> **Activity 1**
Can you rewrite the Lammers House text from "The Albert Lammers House is a historic" to "Queen Anne architecture.", renaming "Queen Anne" as "Victorian"?
> **Activity 2**
What comes next in the text about the Albert Lammers House? Write the continuation after its last sentence.

> **Page text**
==================================================

Historic house in Minnesota, United States

The Albert Lammers House is a historic house in Stillwater, Minnesota, United States, built circa 1893. It was listed on the National Register of Historic Places in 1982 for having local significance in the themes of architecture and industry. It was nominated for its association with a local family that expanded Stillwater's lumber interests into northwest Minnesota, and as the city's leading example of Queen Anne architecture.

==Description==
The Albert Lammers House is a two-and-a-half-story wood-frame building on a prominent corner lot. Queen Anne architectural elements include the massing, turrets, wraparound porch, woodworking detail on the gables, ornamented roofline, and surface texturing. The house boasts an octagonal turret on the south and a round turret on the northeast corner. The complex front façade has recessed balconies on both the second and attic levels. The lower balcony has a latticework frieze while the upper has a seashell motif in its shape and flanking cartouches. Much of the detailed woodworking was done by Scandinavian carpenters, which may explain the Viking-style ornamentation on the roofline.

==================================================

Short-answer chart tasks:
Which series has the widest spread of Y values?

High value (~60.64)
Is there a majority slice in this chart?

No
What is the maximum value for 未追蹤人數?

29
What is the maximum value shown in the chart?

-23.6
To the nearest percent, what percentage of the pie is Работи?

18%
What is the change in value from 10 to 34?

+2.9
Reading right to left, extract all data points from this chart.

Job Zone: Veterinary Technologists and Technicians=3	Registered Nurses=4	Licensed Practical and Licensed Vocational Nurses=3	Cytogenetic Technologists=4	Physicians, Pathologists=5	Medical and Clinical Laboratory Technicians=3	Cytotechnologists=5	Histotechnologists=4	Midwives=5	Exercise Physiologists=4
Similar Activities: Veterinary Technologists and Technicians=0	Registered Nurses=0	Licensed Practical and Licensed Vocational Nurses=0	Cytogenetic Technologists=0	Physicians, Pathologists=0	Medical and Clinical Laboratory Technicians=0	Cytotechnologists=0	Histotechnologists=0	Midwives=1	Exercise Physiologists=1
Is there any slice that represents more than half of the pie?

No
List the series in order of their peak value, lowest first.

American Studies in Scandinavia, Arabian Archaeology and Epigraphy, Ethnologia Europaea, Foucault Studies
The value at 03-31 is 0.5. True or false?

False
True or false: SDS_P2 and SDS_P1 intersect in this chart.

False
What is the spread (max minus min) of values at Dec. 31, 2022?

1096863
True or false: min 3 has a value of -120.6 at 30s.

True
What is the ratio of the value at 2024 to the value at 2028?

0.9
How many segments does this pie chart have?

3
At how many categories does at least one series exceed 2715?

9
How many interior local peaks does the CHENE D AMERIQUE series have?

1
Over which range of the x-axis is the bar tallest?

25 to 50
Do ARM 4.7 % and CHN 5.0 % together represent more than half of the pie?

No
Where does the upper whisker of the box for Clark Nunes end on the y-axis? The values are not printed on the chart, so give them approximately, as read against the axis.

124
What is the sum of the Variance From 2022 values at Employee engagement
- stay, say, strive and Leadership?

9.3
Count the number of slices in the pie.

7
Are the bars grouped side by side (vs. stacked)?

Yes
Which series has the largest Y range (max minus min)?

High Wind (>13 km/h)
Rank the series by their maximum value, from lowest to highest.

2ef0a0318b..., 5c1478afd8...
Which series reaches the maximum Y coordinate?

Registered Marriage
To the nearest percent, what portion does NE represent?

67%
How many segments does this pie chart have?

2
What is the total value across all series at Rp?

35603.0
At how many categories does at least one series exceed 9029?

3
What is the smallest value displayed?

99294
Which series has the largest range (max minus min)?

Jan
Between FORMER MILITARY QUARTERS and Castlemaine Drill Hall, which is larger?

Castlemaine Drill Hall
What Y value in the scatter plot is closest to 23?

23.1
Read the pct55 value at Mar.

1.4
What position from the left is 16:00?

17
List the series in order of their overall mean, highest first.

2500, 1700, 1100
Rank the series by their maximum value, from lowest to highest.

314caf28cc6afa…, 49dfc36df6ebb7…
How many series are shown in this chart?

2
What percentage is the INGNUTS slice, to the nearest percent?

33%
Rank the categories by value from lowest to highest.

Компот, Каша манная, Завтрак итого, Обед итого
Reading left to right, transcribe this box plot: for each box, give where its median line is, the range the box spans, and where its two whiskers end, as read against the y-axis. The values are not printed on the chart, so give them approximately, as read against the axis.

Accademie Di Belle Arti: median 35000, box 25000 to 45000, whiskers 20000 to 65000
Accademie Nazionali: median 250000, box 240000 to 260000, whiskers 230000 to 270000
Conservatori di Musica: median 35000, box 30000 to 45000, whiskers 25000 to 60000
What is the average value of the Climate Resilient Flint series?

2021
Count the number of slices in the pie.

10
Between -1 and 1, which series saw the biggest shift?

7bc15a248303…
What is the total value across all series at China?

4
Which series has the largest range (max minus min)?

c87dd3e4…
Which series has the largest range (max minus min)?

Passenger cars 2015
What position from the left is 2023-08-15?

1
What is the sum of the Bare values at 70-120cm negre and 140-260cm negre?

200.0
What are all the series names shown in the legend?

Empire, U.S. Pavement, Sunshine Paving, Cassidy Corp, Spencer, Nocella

==================================================

> **Expected output 1**
The Albert Lammers House is a historic house in Stillwater, Minnesota, United States, built circa 1893. It was listed on the National Register of Historic Places in 1982 for having local significance in the themes of architecture and industry. It was nominated for its association with a local family that expanded Stillwater's lumber interests into northwest Minnesota, and as the city's leading example of Victorian architecture.

> **Expected output 2**
==History==
Albert Lammers was born in Minnesota and married Emma Kroon in 1882. He spent decades in the lumber business with his brother George. Primed by their success in Minnesota's initial logging region—the St. Croix Valley—lumbermen like the Lammers Brothers and Isaac Staples were instrumental in expanding the industry to other parts of the state. In 1898 the Lammers' operation cut 150000000 ft of lumber from the Red Lake Indian Reservation and transported it to sawmills in Crookston in northwest Minnesota. The Lammers didn't operate their own sawmills but contracted to cut and bark logs for other companies.

Several of the early lumbermen in the valley were motivated to build elaborate, monumental houses to boast of their success in industry. Besides the Albert Lammers House, other houses of industry pioneers include the Roscoe Hersey House, the Captain Austin Jenks House, and the Ivory McKusick House. These houses are also listed on the National Register.

As the Minnesota pineries became depleted, Albert Lammers traveled extensively, visiting his logging camps and searching for new business opportunities. He helped establish logging operations in South Carolina, Florida, and the Bahamas, and also diversified into mining.

Albert and Emma Lammers had four children. She died in 1910. Albert Lammers died in 1920 while in British Columbia, still attending to his lumber empire. Since the 1950s, Lammers House has been a rented residential property.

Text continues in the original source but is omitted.